Cardiometabolic diseases caused more than an estimated 4.8 million deaths among working-age adults during 1990-2017 (an average of 173,062 per year). The largest relative increases in cardiometabolic mortality occurred among younger adults (aged 24-44 years) in all racial and ethnic groups, white men and women, Black men and those living in rural areas.
The leading explanation was the increased prevalence of obesity and its cardiometabolic consequences. Second, the substantial progress from the 1970s onward achieved by cardiovascular disease prevention and more advanced treatments now may be losing momentum. Third, social, economic and cultural changes that have undermined economic security, intergenerational mobility and social support networks can adversely affect cardiometabolic health through stress-mediated biological pathways and reduced access to care.

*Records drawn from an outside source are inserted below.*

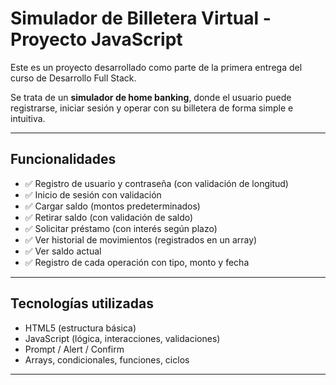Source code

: #  Simulador de Billetera Virtual - Proyecto JavaScript

Este es un proyecto desarrollado como parte de la primera entrega del curso de Desarrollo Full Stack.

Se trata de un **simulador de home banking**, donde el usuario puede registrarse, iniciar sesión y operar con su billetera de forma simple e intuitiva.

---

##  Funcionalidades

- ✅ Registro de usuario y contraseña (con validación de longitud)
- ✅ Inicio de sesión con validación
- ✅ Cargar saldo (montos predeterminados)
- ✅ Retirar saldo (con validación de saldo)
- ✅ Solicitar préstamo (con interés según plazo)
- ✅ Ver historial de movimientos (registrados en un array)
- ✅ Ver saldo actual
- ✅ Registro de cada operación con tipo, monto y fecha

---

## Tecnologías utilizadas

- HTML5 (estructura básica)
- JavaScript (lógica, interacciones, validaciones)
- Prompt / Alert / Confirm
- Arrays, condicionales, funciones, ciclos

---


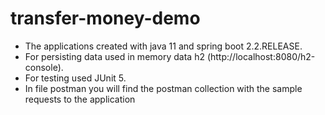# transfer-money-demo

* The applications created with java 11 and spring boot 2.2.RELEASE.
* For persisting data used in memory data h2 (http://localhost:8080/h2-console).
* For testing used JUnit 5.
* In file postman you will find the postman collection with the sample requests to the application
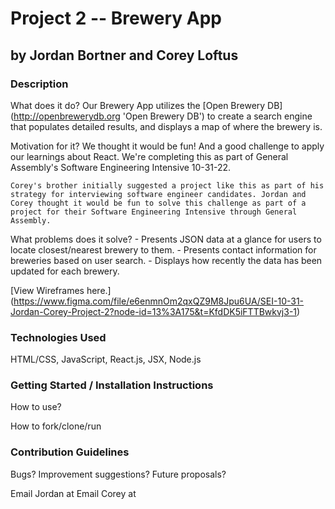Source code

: # Project 2 -- Brewery App
## by Jordan Bortner and Corey Loftus


### Description
What does it do?
    Our Brewery App utilizes the [Open Brewery DB] (http://openbrewerydb.org 'Open Brewery DB') to create a search engine that populates detailed results, and displays a map of where the brewery is.

Motivation for it?
    We thought it would be fun! And a good challenge to apply our learnings about React.
    We're completing this as part of General Assembly's Software Engineering Intensive 10-31-22.

    Corey's brother initially suggested a project like this as part of his strategy for interviewing software engineer candidates. Jordan and Corey thought it would be fun to solve this challenge as part of a project for their Software Engineering Intensive through General Assembly.
    

What problems does it solve?
    - Presents JSON data at a glance for users to locate closest/nearest brewery to them.
    - Presents contact information for breweries based on user search.
    - Displays how recently the data has been updated for each brewery.

[View Wireframes here.] (https://www.figma.com/file/e6enmnOm2qxQZ9M8Jpu6UA/SEI-10-31-Jordan-Corey-Project-2?node-id=13%3A175&t=KfdDK5iFTTBwkvj3-1)


### Technologies Used
HTML/CSS, JavaScript, React.js, JSX, Node.js

### Getting Started / Installation Instructions
How to use?


How to fork/clone/run




### Contribution Guidelines

Bugs?
Improvement suggestions?
Future proposals?

Email Jordan at
Email Corey at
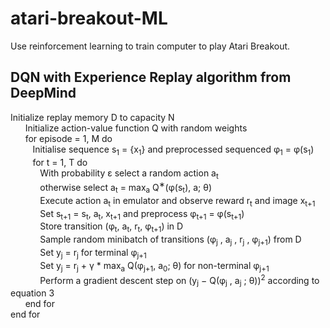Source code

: # atari-breakout-ML
Use reinforcement learning to train computer to play Atari Breakout.

## DQN with Experience Replay algorithm from DeepMind
Initialize replay memory D to capacity N </br>
&nbsp;&nbsp;&nbsp;&nbsp;&nbsp;&nbsp;Initialize action-value function Q with random weights </br>
&nbsp;&nbsp;&nbsp;&nbsp;&nbsp;&nbsp;for episode = 1, M do </br>
&nbsp;&nbsp;&nbsp;&nbsp;&nbsp;&nbsp;&nbsp;&nbsp;&nbsp;Initialise sequence s<sub>1</sub> = {x<sub>1</sub>} and preprocessed sequenced φ<sub>1</sub> = φ(s<sub>1</sub>) </br>
&nbsp;&nbsp;&nbsp;&nbsp;&nbsp;&nbsp;&nbsp;&nbsp;&nbsp;for t = 1, T do </br>
&nbsp;&nbsp;&nbsp;&nbsp;&nbsp;&nbsp;&nbsp;&nbsp;&nbsp;&nbsp;&nbsp;&nbsp;With probability &#949; select a random action a<sub>t</sub> </br>
&nbsp;&nbsp;&nbsp;&nbsp;&nbsp;&nbsp;&nbsp;&nbsp;&nbsp;&nbsp;&nbsp;&nbsp;otherwise select a<sub>t</sub> = max<sub>a</sub> Q<sup>∗</sup>(φ(s<sub>t</sub>), a; θ) </br>
&nbsp;&nbsp;&nbsp;&nbsp;&nbsp;&nbsp;&nbsp;&nbsp;&nbsp;&nbsp;&nbsp;&nbsp;Execute action a<sub>t</sub> in emulator and observe reward r<sub>t</sub> and image x<sub>t+1</sub> </br>
&nbsp;&nbsp;&nbsp;&nbsp;&nbsp;&nbsp;&nbsp;&nbsp;&nbsp;&nbsp;&nbsp;&nbsp;Set s<sub>t+1</sub> = s<sub>t</sub>, a<sub>t</sub>, x<sub>t+1</sub> and preprocess φ<sub>t+1</sub> = φ(s<sub>t+1</sub>) </br>
&nbsp;&nbsp;&nbsp;&nbsp;&nbsp;&nbsp;&nbsp;&nbsp;&nbsp;&nbsp;&nbsp;&nbsp;Store transition (φ<sub>t</sub>, a<sub>t</sub>, r<sub>t</sub>, φ<sub>t+1</sub>) in D </br>
&nbsp;&nbsp;&nbsp;&nbsp;&nbsp;&nbsp;&nbsp;&nbsp;&nbsp;&nbsp;&nbsp;&nbsp;Sample random minibatch of transitions (φ<sub>j</sub> , a<sub>j</sub> , r<sub>j</sub> , φ<sub>j+1</sub>) from D </br>
&nbsp;&nbsp;&nbsp;&nbsp;&nbsp;&nbsp;&nbsp;&nbsp;&nbsp;&nbsp;&nbsp;&nbsp;Set y<sub>j</sub> = r<sub>j</sub> for terminal φ<sub>j+1</sub> </br>
&nbsp;&nbsp;&nbsp;&nbsp;&nbsp;&nbsp;&nbsp;&nbsp;&nbsp;&nbsp;&nbsp;&nbsp;Set y<sub>j</sub> = r<sub>j</sub> + γ * max<sub>a</sub> Q(φ<sub>j+1</sub>, a<sub>0</sub>; θ) for non-terminal φ<sub>j+1</sub> </br>
&nbsp;&nbsp;&nbsp;&nbsp;&nbsp;&nbsp;&nbsp;&nbsp;&nbsp;&nbsp;&nbsp;&nbsp;Perform a gradient descent step on (y<sub>j</sub> − Q(φ<sub>j</sub> , a<sub>j</sub> ; θ))<sup>2</sup> according to equation 3 </br>
&nbsp;&nbsp;&nbsp;&nbsp;&nbsp;&nbsp;end for </br>
end for </br>
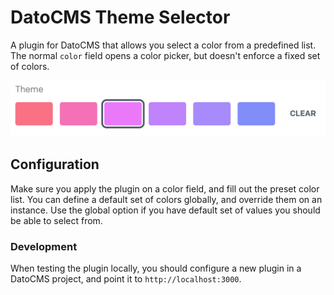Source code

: # DatoCMS Theme Selector

A plugin for DatoCMS that allows you select a color from a predefined list. The
normal `color` field opens a color picker, but doesn't enforce a fixed set of
colors.

![Example](docs/example.png)

## Configuration

Make sure you apply the plugin on a color field, and fill out the preset color
list. You can define a default set of colors globally, and override them on an
instance. Use the global option if you have default set of values you should be
able to select from.

### Development

When testing the plugin locally, you should configure a new plugin in a DatoCMS
project, and point it to `http://localhost:3000`.
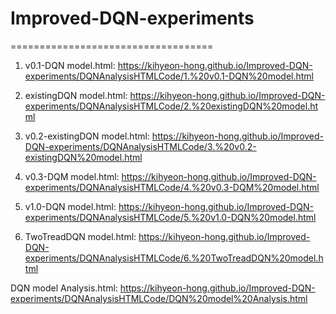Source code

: # Improved-DQN-experiments

===================================

1. v0.1-DQN model.html: https://kihyeon-hong.github.io/Improved-DQN-experiments/DQNAnalysisHTMLCode/1.%20v0.1-DQN%20model.html

2. existingDQN model.html: https://kihyeon-hong.github.io/Improved-DQN-experiments/DQNAnalysisHTMLCode/2.%20existingDQN%20model.html

3. v0.2-existingDQN model.html: https://kihyeon-hong.github.io/Improved-DQN-experiments/DQNAnalysisHTMLCode/3.%20v0.2-existingDQN%20model.html

4. v0.3-DQM model.html: https://kihyeon-hong.github.io/Improved-DQN-experiments/DQNAnalysisHTMLCode/4.%20v0.3-DQM%20model.html

5. v1.0-DQN model.html: https://kihyeon-hong.github.io/Improved-DQN-experiments/DQNAnalysisHTMLCode/5.%20v1.0-DQN%20model.html

6. TwoTreadDQN model.html: https://kihyeon-hong.github.io/Improved-DQN-experiments/DQNAnalysisHTMLCode/6.%20TwoTreadDQN%20model.html

DQN model Analysis.html: https://kihyeon-hong.github.io/Improved-DQN-experiments/DQNAnalysisHTMLCode/DQN%20model%20Analysis.html
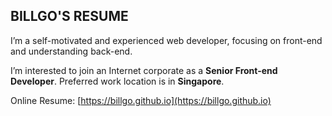 ## BILLGO'S RESUME

I’m a self-motivated and experienced web developer, focusing on front-end and understanding back-end.

I’m interested to join an Internet corporate as a **Senior Front-end Developer**. Preferred work location is in **Singapore**.

Online Resume: [https://billgo.github.io](https://billgo.github.io)
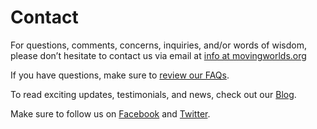 
# Contact
For questions, comments, concerns, inquiries, and/or words of wisdom, please don’t hesitate to contact us via email at [info at movingworlds.org](mailto:info@movingworlds.org?subject=MovingWorlds%20inquiry)

If you have questions, make sure to [review our FAQs](/faq).

To read exciting updates, testimonials, and news, check out our [Blog](/blog).

Make sure to follow us on [Facebook](http://www.facebook.com/MovingWorlds) and [Twitter](http://www.twitter.com/Experteering).
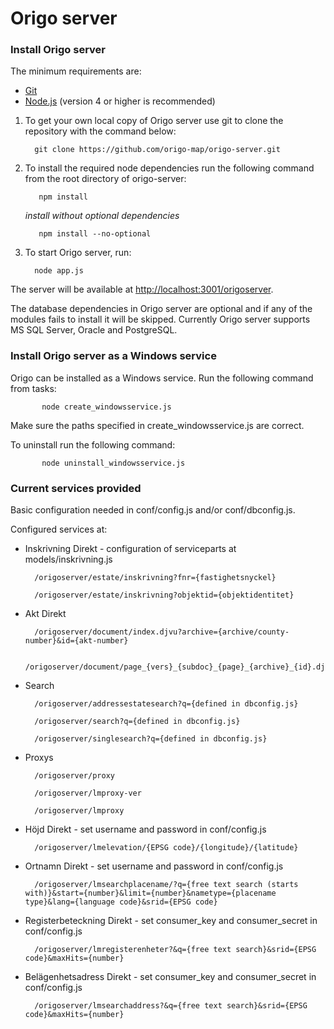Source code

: # Origo server

### Install Origo server
The minimum requirements are:

  * [Git](https://git-scm.com/)
  * [Node.js](https://nodejs.org/) (version 4 or higher is recommended)

 1. To get your own local copy of Origo server use git to clone the repository with the command below:

   		  git clone https://github.com/origo-map/origo-server.git

 2. To install the required node dependencies run the following command from the root directory of origo-server:

  		   npm install

 	 *install without optional dependencies*

	 	   npm install --no-optional

 3. To start Origo server, run:

   		  node app.js

The server will be available at <http://localhost:3001/origoserver>.

The database dependencies in Origo server are optional and if any of the modules fails to install it will be skipped. Currently Origo server supports MS SQL Server, Oracle and PostgreSQL.

### Install Origo server as a Windows service
Origo can be installed as a Windows service. Run the following command from tasks:

  		   node create_windowsservice.js

Make sure the paths specified in create_windowsservice.js are correct.

To uninstall run the following command:

  		   node uninstall_windowsservice.js

### Current services provided
Basic configuration needed in conf/config.js and/or conf/dbconfig.js.

Configured services at:

- Inskrivning Direkt - configuration of serviceparts at models/inskrivning.js

		/origoserver/estate/inskrivning?fnr={fastighetsnyckel}

		/origoserver/estate/inskrivning?objektid={objektidentitet}

- Akt Direkt

		/origoserver/document/index.djvu?archive={archive/county-number}&id={akt-number}

		/origoserver/document/page_{vers}_{subdoc}_{page}_{archive}_{id}.djvu

- Search

		/origoserver/addressestatesearch?q={defined in dbconfig.js}

		/origoserver/search?q={defined in dbconfig.js}

		/origoserver/singlesearch?q={defined in dbconfig.js}

- Proxys

		/origoserver/proxy

		/origoserver/lmproxy-ver

		/origoserver/lmproxy

- Höjd Direkt - set username and password in conf/config.js

		/origoserver/lmelevation/{EPSG code}/{longitude}/{latitude}

- Ortnamn Direkt - set username and password in conf/config.js

		/origoserver/lmsearchplacename/?q={free text search (starts with)}&start={number}&limit={number}&nametype={placename type}&lang={language code}&srid={EPSG code}

- Registerbeteckning Direkt - set consumer_key and consumer_secret in conf/config.js

		/origoserver/lmregisterenheter?&q={free text search}&srid={EPSG code}&maxHits={number}

- Belägenhetsadress Direkt - set consumer_key and consumer_secret in conf/config.js

		/origoserver/lmsearchaddress?&q={free text search}&srid={EPSG code}&maxHits={number}
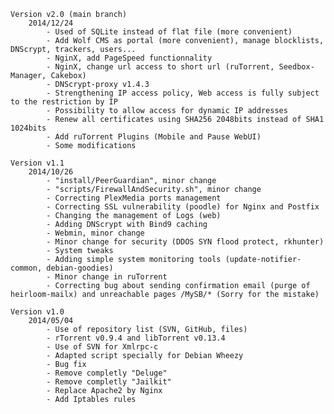 	Version v2.0 (main branch)
		2014/12/24
			- Used of SQLite instead of flat file (more convenient)
			- Add Wolf CMS as portal (more convenient), manage blocklists, DNScrypt, trackers, users...
			- NginX, add PageSpeed functionnality
			- NginX, change url access to short url (ruTorrent, Seedbox-Manager, Cakebox)
			- DNScrypt-proxy v1.4.3
			- Strengthening IP access policy, Web access is fully subject to the restriction by IP 
			- Possibility to allow access for dynamic IP addresses
			- Renew all certificates using SHA256 2048bits instead of SHA1 1024bits
			- Add ruTorrent Plugins (Mobile and Pause WebUI)
			- Some modifications

	Version v1.1
		2014/10/26
			- "install/PeerGuardian", minor change
			- "scripts/FirewallAndSecurity.sh", minor change
			- Correcting PlexMedia ports management
			- Correcting SSL vulnerability (poodle) for Nginx and Postfix
			- Changing the management of Logs (web)
			- Adding DNScrypt with Bind9 caching
			- Webmin, minor change
			- Minor change for security (DDOS SYN flood protect, rkhunter)
			- System tweaks
			- Adding simple system monitoring tools (update-notifier-common, debian-goodies)
			- Minor change in ruTorrent
			- Correcting bug about sending confirmation email (purge of heirloom-mailx) and unreachable pages /MySB/* (Sorry for the mistake)

	Version v1.0
		2014/05/04
			- Use of repository list (SVN, GitHub, files)
			- rTorrent v0.9.4 and libTorrent v0.13.4
			- Use of SVN for Xmlrpc-c
			- Adapted script specially for Debian Wheezy
			- Bug fix
			- Remove completly "Deluge"
			- Remove completly "Jailkit"
			- Replace Apache2 by Nginx
			- Add Iptables rules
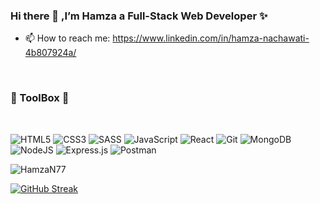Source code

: <h3 align="left"> Hi there 👋 ,I’m Hamza a Full-Stack Web Developer ✨
 </h3>

- 📫 How to reach me: https://www.linkedin.com/in/hamza-nachawati-4b807924a/

<br>

<h3 align="left"> 🔧 ToolBox 🔧</h3>
<br>


![HTML5](https://img.shields.io/badge/html5-%23E34F26.svg?style=for-the-badge&logo=html5&logoColor=white)
![CSS3](https://img.shields.io/badge/css3-%231572B6.svg?style=for-the-badge&logo=css3&logoColor=white)
![SASS](https://img.shields.io/badge/SASS-hotpink.svg?style=for-the-badge&logo=SASS&logoColor=white)
![JavaScript](https://img.shields.io/badge/javascript-%23323330.svg?style=for-the-badge&logo=javascript&logoColor=%23F7DF1E)
![React](https://img.shields.io/badge/react-%2320232a.svg?style=for-the-badge&logo=react&logoColor=%2361DAFB)
![Git](https://img.shields.io/badge/git-%23F05033.svg?style=for-the-badge&logo=git&logoColor=white)
![MongoDB](https://img.shields.io/badge/MongoDB-%234ea94b.svg?style=for-the-badge&logo=mongodb&logoColor=white)
![NodeJS](https://img.shields.io/badge/node.js-6DA55F?style=for-the-badge&logo=node.js&logoColor=white)
![Express.js](https://img.shields.io/badge/express.js-%23404d59.svg?style=for-the-badge&logo=express&logoColor=%2361DAFB)
![Postman](https://img.shields.io/badge/Postman-FF6C37?style=for-the-badge&logo=postman&logoColor=white)

<p align="left"> <img src="https://komarev.com/ghpvc/?username=HamzaN77&label=Profile%20views&style=plastic" alt="HamzaN77" /> </p>

[![GitHub Streak](https://streak-stats.demolab.com?user=Hamza77N&theme=dark&hide_border=true)](https://git.io/streak-stats)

“The recent increase in mortality among working-age adults shows no signs of receding,” the report concluded. “Obesity rates are unrelenting; drug- and alcohol-related deaths and suicide rates, already high among working-age adults, increased during the COVID-19 pandemic; and the latter has made socioeconomically and racially marginalized groups even more vulnerable.
“This report discusses the need to revitalize communities that have experienced rising premature mortality by addressing the economic and social strains that made those communities vulnerable in the first place and to dismantle structural racism and discriminatory policies of exclusion that negatively affect communities of color. Although more research is needed to understand causal mechanisms, not acting to address mortality among working-age adults threatens the future well-being of families and communities.”